Linoleum doesn’t get talked about much any more as a floor covering choice and we are here to change that. For some reason it does not rate alongside modern day preferences like tiles, stone and resin floors which have largely become more acceptable in the northern hemisphere climate with the popularity of under floor heating.
Flooring may not seem like the most interesting of topics however after I got speaking to a representative from Forbo (the oldest and largest manufacturer of linoleum in the world) at Ecobuild recently I became very interested when she explained to me how it is made!
Lino, as it is affectionately known, is one of the, if not the, most sustainable of any flooring product available. It is made from all natural and renewable materials such as solidified linseed oil (linoxyn), pine rosin, ground cork dust, wood flour, and mineral fillers such as calcium carbonate, and the manufacturing process, although lengthy one uses minimal processing and no chemicals!! It doesn’t get much better than that!
The one point to note and perhaps why lino does not get the write ups in any of the eco building magazines, is that in the modern era it has largely been replaced by polyvinyl chloride (PVC) (but is sometime still colloquially known as linoleum). It has similar properties but is made from toxic chemicals and harmful CO2’s are released during its production. It should be avoided at all costs!
But if you are looking for ‘the real thing’ then lino is made of organic materials and is purportedly non-allergenic in nature and it is therefore still used in many health care facilities and hospitals however sadly has fallen out of favour in residential applications.

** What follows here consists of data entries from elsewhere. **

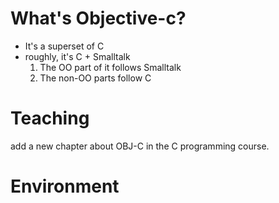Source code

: 
* What's Objective-c?
  - It's a superset of C
  - roughly, it's C + Smalltalk
    1. The OO part of it follows Smalltalk
    2. The non-OO parts follow C
* Teaching
  add a new chapter about OBJ-C in the C programming course.
* Environment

Companies such as Forbo have just released a modern new range of colours and styles that would compliment many modern homes, and are definitely ‘with the times’.
Lino is perfectly functional if laid over under floor heating so would work fantastically well over the top of any floor thermal mass giving a room a warm comfortable feel.
It will definitely be a floor covering that features in our Eco House.
So ‘eco friendly’ are the materials from which it is made that if a house were ever to be refurbished or you wanted a change of colour/style the Lino, if torn into smaller pieces will breakdown in your compost along with the other organic matter – it wont if thrown into landfill as it is but by simply breaking it up it can be sent ‘back to nature’.
Linoleum is therefore deserving of its recent resurgence in popularity due to its sustainable properties and we feel it should be one of the first floor covering considerations for any discerning green home owner!